### [ACTIVITY]
Go to the line below that has "inform and inspire readers.", print it and each line after it exactly, and stop after the line that has "scolher a melhor conta internacional em 2026"; leave out pictures.
** INFORMATION SUPPLIED follows **
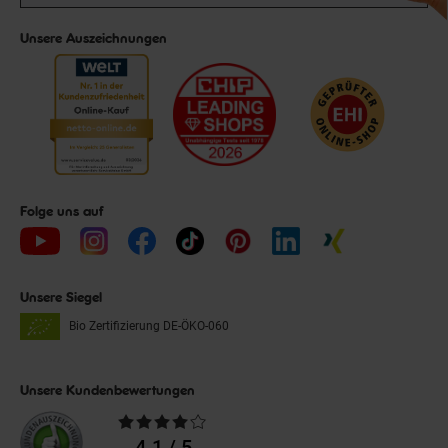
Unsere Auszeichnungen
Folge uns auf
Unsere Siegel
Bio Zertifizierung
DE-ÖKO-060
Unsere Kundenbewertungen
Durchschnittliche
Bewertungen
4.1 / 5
** End of INFORMATION SUPPLIED **
** INFORMATION SUPPLIED follows **
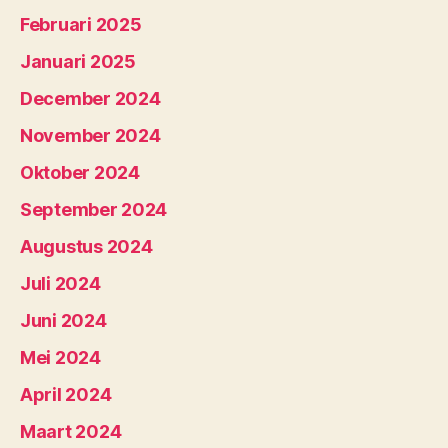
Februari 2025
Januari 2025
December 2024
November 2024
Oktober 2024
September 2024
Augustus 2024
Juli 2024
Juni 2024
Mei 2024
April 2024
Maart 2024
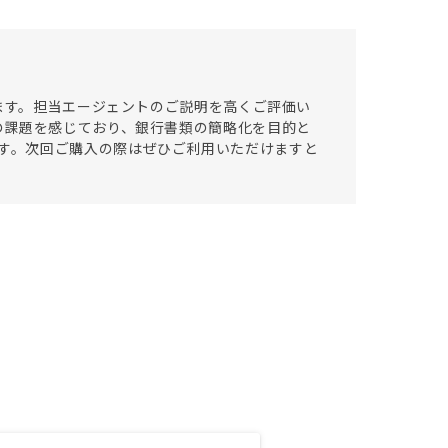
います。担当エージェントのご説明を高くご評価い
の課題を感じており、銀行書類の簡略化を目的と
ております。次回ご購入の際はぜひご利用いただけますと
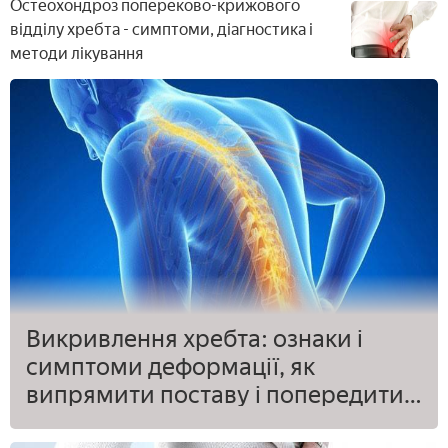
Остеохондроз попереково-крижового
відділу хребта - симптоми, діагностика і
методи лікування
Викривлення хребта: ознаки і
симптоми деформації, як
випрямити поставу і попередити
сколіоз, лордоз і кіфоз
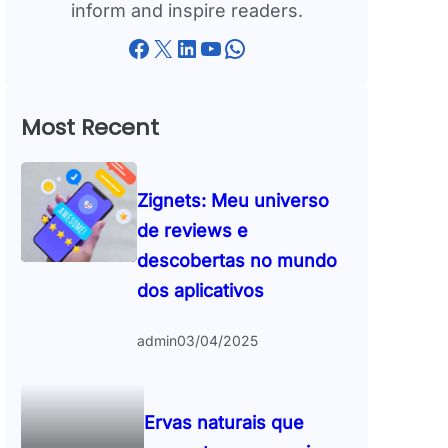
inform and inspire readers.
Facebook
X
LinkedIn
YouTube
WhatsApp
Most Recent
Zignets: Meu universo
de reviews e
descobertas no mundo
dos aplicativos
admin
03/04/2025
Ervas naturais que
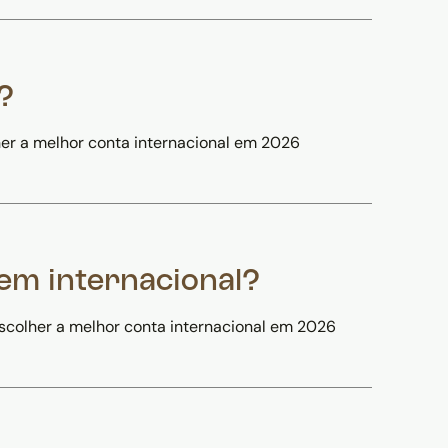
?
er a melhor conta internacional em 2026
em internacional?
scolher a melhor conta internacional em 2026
** End of INFORMATION SUPPLIED **
### [REPLY]
inform and inspire readers.
Facebook
X
LinkedIn
YouTube
WhatsApp
Most Recent
Zignets: Meu universo
de reviews e
descobertas no mundo
dos aplicativos
admin
03/04/2025
Ervas naturais que
?
er a melhor conta internacional em 2026
em internacional?
scolher a melhor conta internacional em 2026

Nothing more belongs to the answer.